Absolutely happy to talk about more folklore fiction! The Bone Diver by Angie Spoto is a brilliant gothic subversion of the selkie myth, and Joanne Harris also wrote an excellent selkie book Blue Salt Road. Kirsty Logan’s The Gloaming is beautifully dark, as is her short fiction. I’d also recommend author Lorraine Wilson – her work is often steeped in folklore, including with Scottish inspiration, and Shona Kinsella’s The Heart of Winter and Daughters of Nicnevin. For gothic reads that have Scottish settings and some folkloric influences, I’d recommend C.J. Cooke’s books, and MK Hardy’s The Needfire. Other folklore reads I’ve loved (not Scottish ones), but Gorse by Sam K Horton, Folk by Zoe Gilbert, Starve Acre by Andrew Michael Hurley, Wakenhyrst by Michelle Paver, and Sistersong by Lucy Holland.

Can you share anything that you’re working on at the moment? What’s next for you?

My next book In This City, Where it Rains is out in February also with Luna Press. It’s a Scottish gothic horror novella, with some folklore and occult influences, set in a city cursed by forgetting and eternal rain, and a woman that can see ghosts that only appear in the rain.
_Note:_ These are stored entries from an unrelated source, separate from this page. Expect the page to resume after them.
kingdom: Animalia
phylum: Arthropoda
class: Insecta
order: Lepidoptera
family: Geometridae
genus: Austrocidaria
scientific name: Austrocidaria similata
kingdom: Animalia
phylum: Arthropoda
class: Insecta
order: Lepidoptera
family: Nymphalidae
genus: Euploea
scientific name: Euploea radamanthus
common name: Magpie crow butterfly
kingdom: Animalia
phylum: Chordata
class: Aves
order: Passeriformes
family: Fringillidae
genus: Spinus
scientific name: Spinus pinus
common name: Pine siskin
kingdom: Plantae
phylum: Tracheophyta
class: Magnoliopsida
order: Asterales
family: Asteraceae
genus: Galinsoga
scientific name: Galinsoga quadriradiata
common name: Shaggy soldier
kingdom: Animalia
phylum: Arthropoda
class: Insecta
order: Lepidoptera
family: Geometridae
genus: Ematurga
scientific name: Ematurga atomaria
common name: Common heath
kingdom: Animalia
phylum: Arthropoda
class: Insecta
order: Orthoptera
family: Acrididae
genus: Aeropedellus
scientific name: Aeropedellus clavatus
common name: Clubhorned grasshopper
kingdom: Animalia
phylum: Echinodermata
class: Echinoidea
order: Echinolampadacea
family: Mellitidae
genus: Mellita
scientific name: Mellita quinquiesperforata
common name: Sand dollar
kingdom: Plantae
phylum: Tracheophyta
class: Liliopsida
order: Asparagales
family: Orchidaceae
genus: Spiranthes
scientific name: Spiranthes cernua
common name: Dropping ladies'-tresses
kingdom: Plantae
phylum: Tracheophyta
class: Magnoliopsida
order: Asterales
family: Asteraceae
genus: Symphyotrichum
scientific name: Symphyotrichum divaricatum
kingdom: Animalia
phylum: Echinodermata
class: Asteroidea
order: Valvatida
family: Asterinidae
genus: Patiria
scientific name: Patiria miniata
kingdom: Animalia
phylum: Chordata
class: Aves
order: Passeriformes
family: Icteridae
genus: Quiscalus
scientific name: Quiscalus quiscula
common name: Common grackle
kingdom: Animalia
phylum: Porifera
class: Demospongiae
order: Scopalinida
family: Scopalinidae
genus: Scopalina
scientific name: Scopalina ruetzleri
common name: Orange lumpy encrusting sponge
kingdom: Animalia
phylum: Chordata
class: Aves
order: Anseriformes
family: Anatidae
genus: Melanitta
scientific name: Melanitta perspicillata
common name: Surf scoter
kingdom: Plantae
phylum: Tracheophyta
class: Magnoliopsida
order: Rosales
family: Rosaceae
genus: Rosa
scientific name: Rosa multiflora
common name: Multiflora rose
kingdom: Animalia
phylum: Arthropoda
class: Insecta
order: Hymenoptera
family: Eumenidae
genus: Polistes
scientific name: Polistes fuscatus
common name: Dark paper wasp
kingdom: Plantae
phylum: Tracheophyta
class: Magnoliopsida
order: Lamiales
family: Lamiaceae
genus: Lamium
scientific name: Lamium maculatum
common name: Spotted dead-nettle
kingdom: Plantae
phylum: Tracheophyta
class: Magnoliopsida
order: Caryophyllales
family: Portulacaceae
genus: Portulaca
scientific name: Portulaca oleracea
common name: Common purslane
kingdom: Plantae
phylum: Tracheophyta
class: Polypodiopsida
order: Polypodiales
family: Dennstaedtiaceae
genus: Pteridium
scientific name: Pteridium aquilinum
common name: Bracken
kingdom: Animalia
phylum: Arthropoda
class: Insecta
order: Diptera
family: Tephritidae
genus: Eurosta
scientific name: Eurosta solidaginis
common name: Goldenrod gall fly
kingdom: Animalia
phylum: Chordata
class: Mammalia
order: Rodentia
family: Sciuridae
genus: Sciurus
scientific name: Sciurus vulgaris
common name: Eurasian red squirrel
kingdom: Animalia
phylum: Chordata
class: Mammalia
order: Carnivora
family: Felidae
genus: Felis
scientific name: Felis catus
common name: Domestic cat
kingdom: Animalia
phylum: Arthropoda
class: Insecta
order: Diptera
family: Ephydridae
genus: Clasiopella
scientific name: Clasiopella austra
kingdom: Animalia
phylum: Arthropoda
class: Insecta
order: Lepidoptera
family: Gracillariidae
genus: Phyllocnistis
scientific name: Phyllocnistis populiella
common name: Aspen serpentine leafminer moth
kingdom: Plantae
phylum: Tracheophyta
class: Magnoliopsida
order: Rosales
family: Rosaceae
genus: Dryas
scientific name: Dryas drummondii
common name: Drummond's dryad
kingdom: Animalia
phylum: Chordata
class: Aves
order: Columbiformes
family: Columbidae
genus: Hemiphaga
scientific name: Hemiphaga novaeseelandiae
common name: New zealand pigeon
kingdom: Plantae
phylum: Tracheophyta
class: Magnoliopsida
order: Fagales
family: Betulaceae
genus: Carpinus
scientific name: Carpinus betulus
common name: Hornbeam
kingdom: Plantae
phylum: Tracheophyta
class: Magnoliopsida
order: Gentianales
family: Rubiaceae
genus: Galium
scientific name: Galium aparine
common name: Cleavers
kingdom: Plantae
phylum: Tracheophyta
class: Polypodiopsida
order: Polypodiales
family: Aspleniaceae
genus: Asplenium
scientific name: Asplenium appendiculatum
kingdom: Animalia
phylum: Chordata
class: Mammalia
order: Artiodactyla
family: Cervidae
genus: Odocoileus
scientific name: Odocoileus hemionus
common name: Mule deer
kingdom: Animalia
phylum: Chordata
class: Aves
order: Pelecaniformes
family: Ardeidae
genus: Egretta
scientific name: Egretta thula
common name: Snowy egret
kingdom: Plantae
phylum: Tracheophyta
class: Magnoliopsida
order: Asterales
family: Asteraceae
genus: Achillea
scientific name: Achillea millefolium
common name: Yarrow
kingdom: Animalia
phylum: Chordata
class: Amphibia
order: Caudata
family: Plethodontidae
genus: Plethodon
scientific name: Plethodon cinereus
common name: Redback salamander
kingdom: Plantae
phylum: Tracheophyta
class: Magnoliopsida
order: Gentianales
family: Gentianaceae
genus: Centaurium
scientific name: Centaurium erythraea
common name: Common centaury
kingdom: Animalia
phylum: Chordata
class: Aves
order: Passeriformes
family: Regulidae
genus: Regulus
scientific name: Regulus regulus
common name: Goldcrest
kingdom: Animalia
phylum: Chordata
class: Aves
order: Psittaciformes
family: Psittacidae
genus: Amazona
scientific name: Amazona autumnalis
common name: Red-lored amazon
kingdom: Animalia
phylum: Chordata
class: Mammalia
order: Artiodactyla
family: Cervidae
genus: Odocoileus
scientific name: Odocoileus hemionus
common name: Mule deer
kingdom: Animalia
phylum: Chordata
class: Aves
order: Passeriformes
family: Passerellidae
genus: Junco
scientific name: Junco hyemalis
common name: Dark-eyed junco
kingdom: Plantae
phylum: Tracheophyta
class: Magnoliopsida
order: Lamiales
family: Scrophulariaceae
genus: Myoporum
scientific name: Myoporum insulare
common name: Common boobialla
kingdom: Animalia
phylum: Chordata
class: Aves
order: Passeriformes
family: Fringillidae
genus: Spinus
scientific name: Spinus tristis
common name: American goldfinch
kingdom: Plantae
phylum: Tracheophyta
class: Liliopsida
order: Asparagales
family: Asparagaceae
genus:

It also has a classic gothic house setting, family secrets, rituals, and weird moths. It should be up for pre-order soon! I’m also hoping my next book after that will be a novel and I’m on submission for a couple of projects that are more dark sci-fi leaning – including a weird near-future deep sea eco thriller book (I’m keeping all fingers crossed for that one as I think it’s the best thing I’ve written and it was a project I loved doing!) I’ve just started a new space moss horror book, again leaning heavily into the biological horrors and eco themes!